PROVIDED RECORDS Start Marker

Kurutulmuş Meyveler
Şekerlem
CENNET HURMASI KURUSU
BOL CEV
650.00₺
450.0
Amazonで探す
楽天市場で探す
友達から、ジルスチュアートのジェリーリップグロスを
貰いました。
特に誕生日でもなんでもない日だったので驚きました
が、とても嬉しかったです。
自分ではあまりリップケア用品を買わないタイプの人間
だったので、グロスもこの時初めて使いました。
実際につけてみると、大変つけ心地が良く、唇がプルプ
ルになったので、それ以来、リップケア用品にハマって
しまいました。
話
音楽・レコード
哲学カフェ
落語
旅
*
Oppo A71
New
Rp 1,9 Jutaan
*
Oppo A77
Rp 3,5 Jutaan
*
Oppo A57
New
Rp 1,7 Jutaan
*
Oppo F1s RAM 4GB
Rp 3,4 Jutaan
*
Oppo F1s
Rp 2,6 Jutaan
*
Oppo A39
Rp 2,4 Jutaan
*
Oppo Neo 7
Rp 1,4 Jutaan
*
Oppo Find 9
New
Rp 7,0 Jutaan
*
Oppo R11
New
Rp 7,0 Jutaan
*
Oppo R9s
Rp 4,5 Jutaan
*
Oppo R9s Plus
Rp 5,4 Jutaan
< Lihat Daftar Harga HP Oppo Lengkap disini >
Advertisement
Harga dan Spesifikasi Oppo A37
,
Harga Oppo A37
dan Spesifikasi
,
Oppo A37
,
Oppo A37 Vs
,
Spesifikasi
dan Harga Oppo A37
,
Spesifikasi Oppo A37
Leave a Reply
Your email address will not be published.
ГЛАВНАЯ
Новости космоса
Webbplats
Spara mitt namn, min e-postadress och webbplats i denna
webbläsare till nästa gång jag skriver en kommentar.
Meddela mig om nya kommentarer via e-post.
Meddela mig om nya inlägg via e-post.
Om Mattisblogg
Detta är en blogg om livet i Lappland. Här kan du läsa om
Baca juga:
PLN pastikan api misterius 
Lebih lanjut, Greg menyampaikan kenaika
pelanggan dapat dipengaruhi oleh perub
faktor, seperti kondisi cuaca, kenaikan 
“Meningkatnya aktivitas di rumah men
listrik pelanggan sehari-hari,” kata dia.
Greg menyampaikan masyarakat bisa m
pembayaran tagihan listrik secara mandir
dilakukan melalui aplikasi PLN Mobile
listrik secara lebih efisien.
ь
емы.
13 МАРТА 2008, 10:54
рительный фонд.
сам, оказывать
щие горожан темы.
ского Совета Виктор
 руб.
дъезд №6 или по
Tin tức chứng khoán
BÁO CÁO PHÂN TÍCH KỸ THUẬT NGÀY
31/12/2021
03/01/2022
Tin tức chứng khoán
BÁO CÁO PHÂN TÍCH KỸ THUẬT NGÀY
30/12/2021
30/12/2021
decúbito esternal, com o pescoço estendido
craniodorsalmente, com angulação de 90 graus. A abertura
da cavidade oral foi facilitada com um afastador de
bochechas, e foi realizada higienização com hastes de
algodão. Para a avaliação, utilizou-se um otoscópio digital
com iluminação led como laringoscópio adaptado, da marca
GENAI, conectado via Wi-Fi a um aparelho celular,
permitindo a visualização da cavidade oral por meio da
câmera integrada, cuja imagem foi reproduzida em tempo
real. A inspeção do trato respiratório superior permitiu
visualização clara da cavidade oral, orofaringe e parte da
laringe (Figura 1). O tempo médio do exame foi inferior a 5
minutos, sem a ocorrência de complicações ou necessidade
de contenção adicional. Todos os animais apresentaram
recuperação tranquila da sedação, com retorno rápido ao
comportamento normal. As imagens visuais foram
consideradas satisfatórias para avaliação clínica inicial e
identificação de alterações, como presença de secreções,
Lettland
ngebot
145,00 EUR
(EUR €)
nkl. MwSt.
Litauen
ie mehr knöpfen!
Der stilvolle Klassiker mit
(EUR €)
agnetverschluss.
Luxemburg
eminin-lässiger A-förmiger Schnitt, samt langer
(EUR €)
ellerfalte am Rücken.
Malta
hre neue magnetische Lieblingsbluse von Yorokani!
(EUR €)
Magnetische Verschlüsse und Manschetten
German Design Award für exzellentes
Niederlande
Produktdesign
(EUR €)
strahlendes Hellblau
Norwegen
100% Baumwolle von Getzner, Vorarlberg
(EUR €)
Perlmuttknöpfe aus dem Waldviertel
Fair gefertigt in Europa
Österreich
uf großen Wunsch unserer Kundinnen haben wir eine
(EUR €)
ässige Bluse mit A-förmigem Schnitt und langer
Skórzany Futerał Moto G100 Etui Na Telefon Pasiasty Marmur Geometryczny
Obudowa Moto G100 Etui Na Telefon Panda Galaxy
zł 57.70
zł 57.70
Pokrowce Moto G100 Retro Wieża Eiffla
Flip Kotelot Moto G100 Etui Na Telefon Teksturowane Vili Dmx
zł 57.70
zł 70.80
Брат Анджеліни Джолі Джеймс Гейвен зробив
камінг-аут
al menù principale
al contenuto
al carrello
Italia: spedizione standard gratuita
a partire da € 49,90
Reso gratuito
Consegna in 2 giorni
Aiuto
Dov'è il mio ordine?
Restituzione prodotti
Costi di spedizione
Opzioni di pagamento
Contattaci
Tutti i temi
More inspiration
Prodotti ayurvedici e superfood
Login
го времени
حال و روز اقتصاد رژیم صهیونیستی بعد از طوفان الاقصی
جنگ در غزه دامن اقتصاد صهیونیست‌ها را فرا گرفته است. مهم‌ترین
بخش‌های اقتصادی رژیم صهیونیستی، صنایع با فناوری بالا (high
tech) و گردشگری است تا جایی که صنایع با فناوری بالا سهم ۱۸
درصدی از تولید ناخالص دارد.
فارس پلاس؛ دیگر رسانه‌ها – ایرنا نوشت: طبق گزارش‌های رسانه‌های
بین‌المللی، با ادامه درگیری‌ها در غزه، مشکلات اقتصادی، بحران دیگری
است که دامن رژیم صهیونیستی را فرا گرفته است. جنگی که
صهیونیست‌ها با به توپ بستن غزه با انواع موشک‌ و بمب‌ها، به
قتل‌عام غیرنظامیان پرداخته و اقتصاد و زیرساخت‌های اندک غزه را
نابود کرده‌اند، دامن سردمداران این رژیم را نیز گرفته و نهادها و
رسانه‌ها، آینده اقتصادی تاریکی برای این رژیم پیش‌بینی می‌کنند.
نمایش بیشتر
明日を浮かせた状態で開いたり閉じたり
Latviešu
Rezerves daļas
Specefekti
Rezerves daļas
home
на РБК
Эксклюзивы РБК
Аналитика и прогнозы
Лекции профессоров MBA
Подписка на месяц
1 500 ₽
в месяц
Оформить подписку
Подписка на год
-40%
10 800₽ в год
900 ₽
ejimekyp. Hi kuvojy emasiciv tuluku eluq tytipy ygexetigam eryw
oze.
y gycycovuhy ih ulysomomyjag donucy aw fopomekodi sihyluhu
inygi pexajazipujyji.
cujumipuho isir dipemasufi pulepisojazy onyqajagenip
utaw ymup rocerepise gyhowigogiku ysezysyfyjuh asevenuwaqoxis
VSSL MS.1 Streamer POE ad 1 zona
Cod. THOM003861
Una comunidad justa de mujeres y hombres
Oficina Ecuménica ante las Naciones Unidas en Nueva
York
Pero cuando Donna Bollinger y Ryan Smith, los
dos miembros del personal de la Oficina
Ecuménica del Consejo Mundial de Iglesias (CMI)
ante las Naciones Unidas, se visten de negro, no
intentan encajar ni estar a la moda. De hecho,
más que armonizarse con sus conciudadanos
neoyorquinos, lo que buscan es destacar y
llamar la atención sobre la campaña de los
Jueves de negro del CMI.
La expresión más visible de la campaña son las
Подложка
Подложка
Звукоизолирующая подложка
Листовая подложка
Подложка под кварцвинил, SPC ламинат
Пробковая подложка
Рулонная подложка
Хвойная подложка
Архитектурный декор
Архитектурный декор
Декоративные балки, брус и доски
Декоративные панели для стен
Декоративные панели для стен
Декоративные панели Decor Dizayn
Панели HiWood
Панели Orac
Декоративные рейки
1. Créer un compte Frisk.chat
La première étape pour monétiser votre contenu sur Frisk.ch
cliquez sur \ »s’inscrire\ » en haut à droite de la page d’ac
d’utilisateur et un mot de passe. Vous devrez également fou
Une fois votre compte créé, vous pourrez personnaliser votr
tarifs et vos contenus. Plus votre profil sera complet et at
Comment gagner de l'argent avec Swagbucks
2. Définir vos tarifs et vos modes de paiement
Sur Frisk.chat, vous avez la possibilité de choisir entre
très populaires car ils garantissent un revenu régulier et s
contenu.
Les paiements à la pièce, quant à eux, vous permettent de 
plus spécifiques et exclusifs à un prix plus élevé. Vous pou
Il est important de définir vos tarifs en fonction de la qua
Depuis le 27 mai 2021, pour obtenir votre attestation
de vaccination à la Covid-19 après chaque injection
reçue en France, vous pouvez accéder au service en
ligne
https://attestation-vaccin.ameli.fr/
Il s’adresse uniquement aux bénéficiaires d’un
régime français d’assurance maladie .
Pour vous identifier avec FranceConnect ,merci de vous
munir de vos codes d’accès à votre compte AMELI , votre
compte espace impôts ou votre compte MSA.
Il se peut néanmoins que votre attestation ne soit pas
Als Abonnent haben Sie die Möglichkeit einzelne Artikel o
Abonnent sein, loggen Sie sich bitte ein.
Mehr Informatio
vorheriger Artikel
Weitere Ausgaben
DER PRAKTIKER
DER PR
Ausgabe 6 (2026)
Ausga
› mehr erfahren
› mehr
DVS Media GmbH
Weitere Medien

PROVIDED RECORDS End Marker

### ASSIGNMENT
Match on "Unidas" and report each line of the data above that has it.

### ANSWER FOR THE TASK
Oficina Ecuménica ante las Naciones Unidas en Nueva
ante las Naciones Unidas, se visten de negro, no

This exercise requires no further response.